━━━━━ Estratto del documento ━━━━━

Anche in questo caso, tuttavia, i semiconduttori prodotti a Taiwan rappresentano il 21,4% dell’intera produzione mondiale di chip, e tutta l’area dell’Indo-Pacifico ricopre un ruolo di primaria importanza con la Corea del Sud al 20,4% e il Giappone al 15,8%.

Fonte IC Insights

Un blocco delle forniture provenienti da Taiwan a causa di un conflitto, metterebbe in ginocchio l’economia mondiale, provocando una crisi molto più grave di quella del petrolio, dei subprime, degli attentati alle torri gemelle o del Covid-19.

Più che il controllo, per quanto importante, di una piccola area geografica del pianeta, è sicuramente questa la ragione che farebbe scattare un intervento degli Stati Uniti e dei suoi alleati in difesa dell’isola di Taiwan.

━━━━━ Dati forniti ━━━━━

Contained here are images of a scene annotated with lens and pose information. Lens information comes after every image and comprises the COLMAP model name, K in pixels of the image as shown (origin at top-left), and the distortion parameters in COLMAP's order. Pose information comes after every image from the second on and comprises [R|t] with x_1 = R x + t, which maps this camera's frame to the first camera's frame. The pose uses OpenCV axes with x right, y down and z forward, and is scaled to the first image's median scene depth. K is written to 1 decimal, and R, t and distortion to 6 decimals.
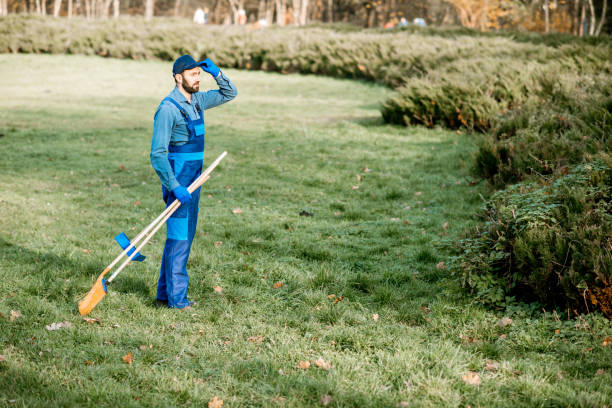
lens RADIAL K [[1477.9, 0, 306.0], [0, 1477.9, 204.0], [0, 0, 1]] dist [-0.058915, -0.349723]
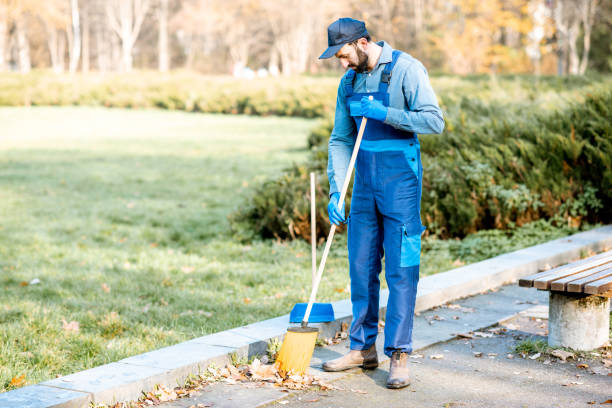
lens RADIAL K [[1477.9, 0, 306.0], [0, 1477.9, 204.0], [0, 0, 1]] dist [-0.058915, -0.349723]
pose [[0.999359, -0.024109, -0.026451, 0.042009], [0.023149, 0.999083, -0.036019, 0.015945], [0.027296, 0.035384, 0.999001, -0.092447]]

━━━━━

Consegna> Ricopia integralmente l'estratto sui semiconduttori prodotti a Taiwan, senza alcuna modifica. I dati non servono per svolgere l'esercizio.

La tua soluzione>
Anche in questo caso, tuttavia, i semiconduttori prodotti a Taiwan rappresentano il 21,4% dell’intera produzione mondiale di chip, e tutta l’area dell’Indo-Pacifico ricopre un ruolo di primaria importanza con la Corea del Sud al 20,4% e il Giappone al 15,8%.

Fonte IC Insights

Un blocco delle forniture provenienti da Taiwan a causa di un conflitto, metterebbe in ginocchio l’economia mondiale, provocando una crisi molto più grave di quella del petrolio, dei subprime, degli attentati alle torri gemelle o del Covid-19.

Più che il controllo, per quanto importante, di una piccola area geografica del pianeta, è sicuramente questa la ragione che farebbe scattare un intervento degli Stati Uniti e dei suoi alleati in difesa dell’isola di Taiwan.